By way of distraction: Studdert Kennedy on the Blessed Trinity

Read time: 2 minutes

I am sitting in the library at the London School of Theology trying to cobble together a book proposal. Looking for distraction I have just pulled off the shelf beside me The Wicket Gate by G.A. Studdert Kennedy, first published in 1923. Opening the book more or less at random I happened upon this entertaining comment on the lines “I believe in the Holy Spirit, the Lord, and Giver of Life, Who proceedeth from the Father and the Son” from the Nicene Creed:

Merely reading the history of this clause of the Creed makes one’s brain reel, and the cold sweat of utter bewilderment breaks out upon one’s brow, as one strives to follow the very human doctors of Divinity in their efforts to settle the exact relationship of the persons of the Blessed Trinity. No sooner does one escape from one heresy, than another bites one in the back; and the last state is worse than the first. Mr. G.K. Chesterton, in a fine passage of his “Orthodoxy,” draws a picture of Orthodoxy as a splendid, swaying figure, standing upon two wild, but superbly-controlled horses, and sweeping down the course of time with the sprawling heresies lying prone on either side. But the attempt to be orthodox on the subject of the Blessed Trinity, and at the same time intelligible, makes one feel not so much like a gallant rider of fiery steeds, as like hen on a hot riddle, only safe when one is in the air.

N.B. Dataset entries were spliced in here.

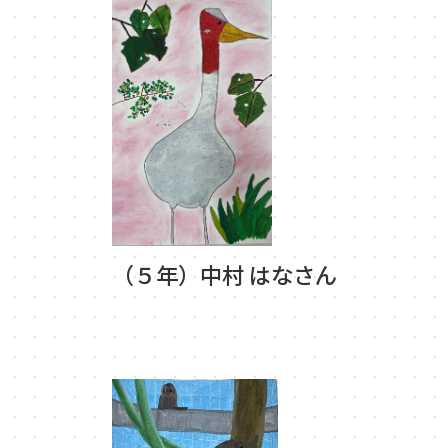
（５年）中村 はなさん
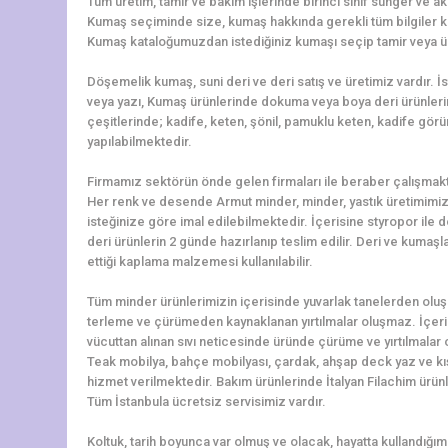
Tüm üretim, tamir ve bakım işlerinde birinci sınıf sünger ve ak
Kumaş seçiminde size, kumaş hakkında gerekli tüm bilgiler k
Kumaş kataloğumuzdan istediğiniz kumaşı seçip tamir veya üret
Döşemelik kumaş, suni deri ve deri satış ve üretimiz vardır. 
veya yazı, Kumaş ürünlerinde dokuma veya boya deri ürünler
çeşitlerinde; kadife, keten, şönil, pamuklu keten, kadife görü
yapılabilmektedir.
Firmamız sektörün önde gelen firmaları ile beraber çalışmakt
Her renk ve desende Armut minder, minder, yastık üretimimiz 
isteğinize göre imal edilebilmektedir. İçerisine styropor ile
deri ürünlerin 2 günde hazırlanıp teslim edilir. Deri ve kumaş
ettiği kaplama malzemesi kullanılabilir.
Tüm minder ürünlerimizin içerisinde yuvarlak tanelerden oluşa
terleme ve çürümeden kaynaklanan yırtılmalar oluşmaz. İçerisi
vücuttan alınan sıvı neticesinde üründe çürüme ve yırtılmalar 
Teak mobilya, bahçe mobilyası, çardak, ahşap deck yaz ve kış
hizmet verilmektedir. Bakım ürünlerinde İtalyan Filachim ürün
Tüm İstanbula ücretsiz servisimiz vardır.
Koltuk, tarih boyunca var olmuş ve olacak, hayatta kullandığımız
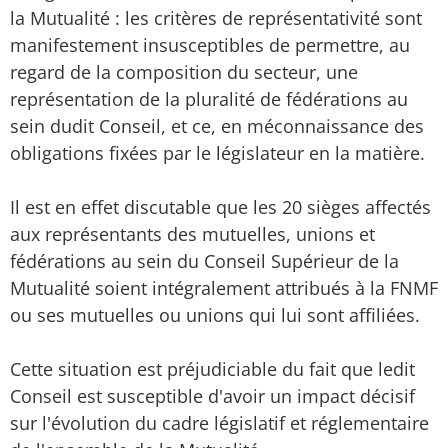
la Mutualité : les critères de représentativité sont
manifestement insusceptibles de permettre, au
regard de la composition du secteur, une
représentation de la pluralité de fédérations au
sein dudit Conseil, et ce, en méconnaissance des
obligations fixées par le législateur en la matière.
Il est en effet discutable que les 20 sièges affectés
aux représentants des mutuelles, unions et
fédérations au sein du Conseil Supérieur de la
Mutualité soient intégralement attribués à la FNMF
ou ses mutuelles ou unions qui lui sont affiliées.
Cette situation est préjudiciable du fait que ledit
Conseil est susceptible d'avoir un impact décisif
sur l'évolution du cadre législatif et réglementaire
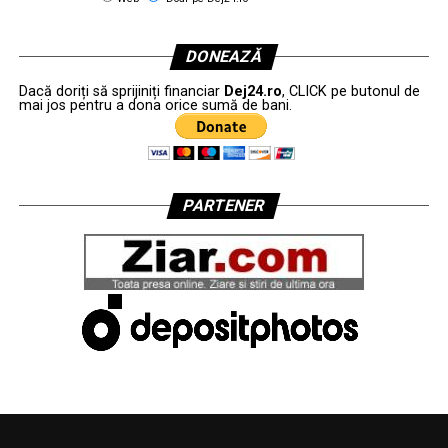
DONEAZĂ
Dacă doriți să sprijiniți financiar
Dej24.ro
, CLICK pe butonul de
mai jos pentru a dona orice sumă de bani.
PARTENER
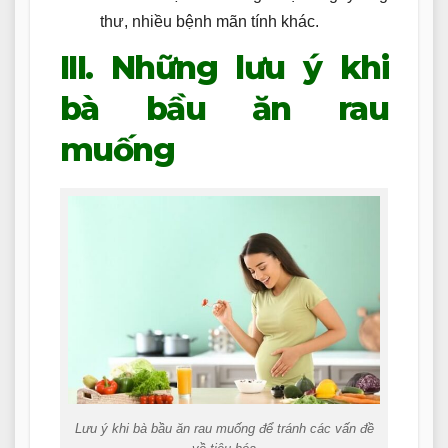
thư, nhiều bệnh mãn tính khác.
III. Những lưu ý khi
bà bầu ăn rau
muống
Lưu ý khi bà bầu ăn rau muống để tránh các vấn đề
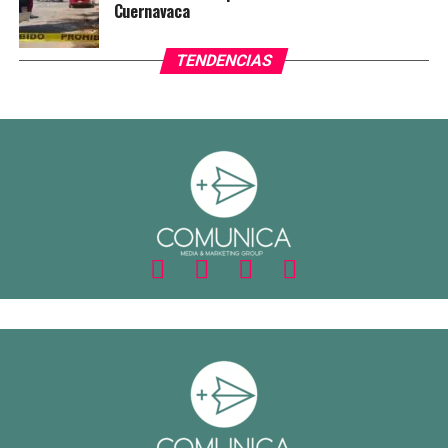
Cuernavaca
TENDENCIAS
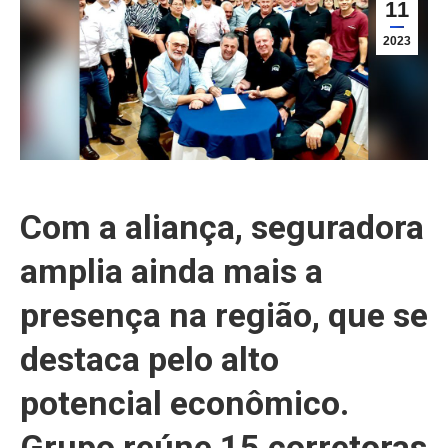
11
2023
Com a aliança, seguradora
amplia ainda mais a
presença na região, que se
destaca pelo alto
potencial econômico.
Grupo reúne 15 corretoras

Daniel | Tue, 07/03/2012 - 20:15 | Permalink

What’s the book proposal?

“When modern readers are introduced to the theological debates of the fourth and fifth centuries, they are sometimes shocked by the atmosphere in which they took place. Those debates were not carried on by calm scholars sitting in their manuscript-lined studies. From one perspective, the story is one of misunderstandings, vicious personal attacks, distortions, violence, bribes, mutual excommunication, intervention by emperors, and the deposition and exile of bishops and others who lost in the struggle. From another perspective, the story is one of theological creativity that has shaped Christian beliefs for about fifteen centuries.” –Joseph H. Lynch, Early Christianity: A Brief History (Oxford: Oxford University Press 2010), 161.